Existing as a black woman is something to “get away with,” something that maybe, with a little luck, people just won’t notice, or will be kind enough to look past, according to Stanley.

If nothing else, Stanley is consistent – the rest of her article is just as troublesome and obliviously racist as her opening lines.

There are simple inaccuracies, as Stanley ignores that Rhimes is not actually the creator of “How to Get Away with Murder.” Rhimes is a producer, but the creator is Peter Nowalk – as a white man, he can’t be the focus of Stanley’s pun about being angry. And that’s one of the primary issues with Stanley’s argument.

Everyone – of any gender and any race – gets angry on her show. Yes, Olivia Pope has some impressively furious monologues on “Scandal” but so does Cyrus Beene, her white male counterpart. Miranda Bailey is angry on “Grey’s Anatomy,” but so is Meredith Grey.

And Pope and Bailey, along with Beene and Grey and every other character on Rhimes’ show, experience and express the entire spectrum of human emotion – usually over the course of a single episode. That’s part of what makes “Scandal” and “Grey’s Anatomy” so addicting and entertaining.
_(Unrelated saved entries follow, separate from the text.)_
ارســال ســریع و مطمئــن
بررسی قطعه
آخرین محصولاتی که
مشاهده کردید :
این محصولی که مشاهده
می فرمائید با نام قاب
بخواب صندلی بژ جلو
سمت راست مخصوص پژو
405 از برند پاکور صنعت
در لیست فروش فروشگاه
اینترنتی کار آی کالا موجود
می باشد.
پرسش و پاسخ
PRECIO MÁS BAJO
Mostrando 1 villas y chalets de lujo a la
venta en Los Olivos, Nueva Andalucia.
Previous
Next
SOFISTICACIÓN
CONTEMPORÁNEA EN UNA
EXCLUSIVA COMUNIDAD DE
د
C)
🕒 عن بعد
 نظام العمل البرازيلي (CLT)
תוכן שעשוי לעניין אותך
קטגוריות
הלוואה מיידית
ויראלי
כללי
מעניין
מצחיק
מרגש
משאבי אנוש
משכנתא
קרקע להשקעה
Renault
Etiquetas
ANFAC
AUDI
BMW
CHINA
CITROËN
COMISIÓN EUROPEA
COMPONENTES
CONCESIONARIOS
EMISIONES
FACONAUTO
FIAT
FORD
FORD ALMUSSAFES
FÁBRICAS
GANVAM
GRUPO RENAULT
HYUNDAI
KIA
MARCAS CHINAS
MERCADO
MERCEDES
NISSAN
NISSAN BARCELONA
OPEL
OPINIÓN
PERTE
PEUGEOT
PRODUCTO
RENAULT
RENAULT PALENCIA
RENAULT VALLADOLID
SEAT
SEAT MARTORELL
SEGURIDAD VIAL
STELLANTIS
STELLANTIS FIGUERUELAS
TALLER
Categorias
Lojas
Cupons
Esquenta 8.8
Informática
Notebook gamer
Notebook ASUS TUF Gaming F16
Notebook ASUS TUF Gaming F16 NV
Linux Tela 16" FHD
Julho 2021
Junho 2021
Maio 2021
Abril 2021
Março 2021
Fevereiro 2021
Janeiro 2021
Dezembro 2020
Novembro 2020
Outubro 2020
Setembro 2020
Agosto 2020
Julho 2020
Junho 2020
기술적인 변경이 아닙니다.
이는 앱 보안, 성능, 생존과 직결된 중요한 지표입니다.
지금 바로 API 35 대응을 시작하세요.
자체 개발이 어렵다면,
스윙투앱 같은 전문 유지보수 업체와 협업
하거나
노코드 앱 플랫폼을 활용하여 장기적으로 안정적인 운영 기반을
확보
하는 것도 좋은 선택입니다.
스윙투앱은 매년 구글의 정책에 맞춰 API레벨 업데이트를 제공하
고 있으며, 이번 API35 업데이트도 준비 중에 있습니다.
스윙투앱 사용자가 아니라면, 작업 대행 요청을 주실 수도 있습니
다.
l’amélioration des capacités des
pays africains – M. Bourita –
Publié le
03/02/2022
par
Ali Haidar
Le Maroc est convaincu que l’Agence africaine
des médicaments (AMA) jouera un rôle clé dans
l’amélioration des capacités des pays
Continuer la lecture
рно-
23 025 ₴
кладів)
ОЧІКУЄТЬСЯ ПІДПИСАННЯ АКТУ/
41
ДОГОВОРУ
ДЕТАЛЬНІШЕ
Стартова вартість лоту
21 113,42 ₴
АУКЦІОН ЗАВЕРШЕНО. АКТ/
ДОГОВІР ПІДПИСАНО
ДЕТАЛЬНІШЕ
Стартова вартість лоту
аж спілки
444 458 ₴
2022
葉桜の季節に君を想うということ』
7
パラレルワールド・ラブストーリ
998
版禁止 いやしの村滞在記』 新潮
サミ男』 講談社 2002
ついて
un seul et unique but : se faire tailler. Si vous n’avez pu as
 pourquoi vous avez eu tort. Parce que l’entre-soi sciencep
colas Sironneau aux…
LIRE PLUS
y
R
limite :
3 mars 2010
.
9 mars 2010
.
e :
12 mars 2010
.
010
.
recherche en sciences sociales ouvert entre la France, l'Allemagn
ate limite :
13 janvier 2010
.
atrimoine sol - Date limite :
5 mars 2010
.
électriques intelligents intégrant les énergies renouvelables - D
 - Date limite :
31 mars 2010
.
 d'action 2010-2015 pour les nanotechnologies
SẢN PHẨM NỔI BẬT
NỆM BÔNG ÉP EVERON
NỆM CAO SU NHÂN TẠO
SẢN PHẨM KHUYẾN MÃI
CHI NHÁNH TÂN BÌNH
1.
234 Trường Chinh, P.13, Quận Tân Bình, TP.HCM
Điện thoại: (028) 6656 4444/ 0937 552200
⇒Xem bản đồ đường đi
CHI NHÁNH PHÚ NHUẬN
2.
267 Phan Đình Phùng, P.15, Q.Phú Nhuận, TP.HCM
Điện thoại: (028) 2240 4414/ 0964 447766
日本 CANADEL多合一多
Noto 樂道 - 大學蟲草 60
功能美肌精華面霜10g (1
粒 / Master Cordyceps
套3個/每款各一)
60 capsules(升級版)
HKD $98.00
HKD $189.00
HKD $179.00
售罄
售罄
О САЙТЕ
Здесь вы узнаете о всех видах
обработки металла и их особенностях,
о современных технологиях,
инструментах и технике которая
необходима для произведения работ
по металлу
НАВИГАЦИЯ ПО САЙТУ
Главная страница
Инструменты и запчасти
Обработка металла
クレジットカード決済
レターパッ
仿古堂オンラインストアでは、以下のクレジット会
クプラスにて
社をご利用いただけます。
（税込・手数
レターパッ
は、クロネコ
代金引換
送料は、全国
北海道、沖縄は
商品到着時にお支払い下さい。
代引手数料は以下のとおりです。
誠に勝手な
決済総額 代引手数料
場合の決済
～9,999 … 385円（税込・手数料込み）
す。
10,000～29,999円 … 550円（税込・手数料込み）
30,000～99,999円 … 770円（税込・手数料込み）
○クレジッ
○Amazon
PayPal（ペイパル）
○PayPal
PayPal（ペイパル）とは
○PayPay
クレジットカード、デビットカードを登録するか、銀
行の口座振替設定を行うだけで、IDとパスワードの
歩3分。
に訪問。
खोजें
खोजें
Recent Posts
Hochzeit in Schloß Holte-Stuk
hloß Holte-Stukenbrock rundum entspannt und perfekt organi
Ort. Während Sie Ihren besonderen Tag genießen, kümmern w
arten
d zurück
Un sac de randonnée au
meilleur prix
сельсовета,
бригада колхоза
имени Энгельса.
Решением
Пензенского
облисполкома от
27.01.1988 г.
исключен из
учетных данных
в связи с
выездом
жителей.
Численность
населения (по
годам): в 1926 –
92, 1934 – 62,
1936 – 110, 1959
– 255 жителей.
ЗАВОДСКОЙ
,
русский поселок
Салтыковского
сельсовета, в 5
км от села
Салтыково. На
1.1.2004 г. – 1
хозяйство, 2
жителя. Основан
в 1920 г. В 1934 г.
Stanley’s claims Rhimes’ shows transcend race are equally problematic. She means this as a compliment, but instead ends up suggesting that ignoring racial differences, rather than acknowledging and embracing them, is progressive. Rhimes’ shows are progressive because they do the opposite. They point out the challenges of living as a minority and demonstrate that race and cultural identity should be appreciated, not ignored.

Stanley’s article, however, ultimately demonstrates some of those challenges that minorities face. She demotes Nicole Beharie, a black actress who plays one of the lead characters on “Sleepy Hollow” to a mere “sidekick” when compared to her white male partner. She labels Octavia Spencer as “sassy” and “bossy” and implies – no, actually, she states outright – that Viola Davis is less attractive than other black women because she is darker skinned and therefore “less classically beautiful.”

Obviously Stanley was too deeply entrenched in her own rhetoric to notice as she praised Rhimes for breaking down stereotypes, she herself reinforces them – so where were Stanley’s editors? Who reviewed this article?

The New York Times is one of, if not the, most highly regarded news publications in the world. It’s the standard of journalism toward which writers strive and yet somehow this article slipped through. This piece itself is atrocious but so, too, is the Times’ oversight.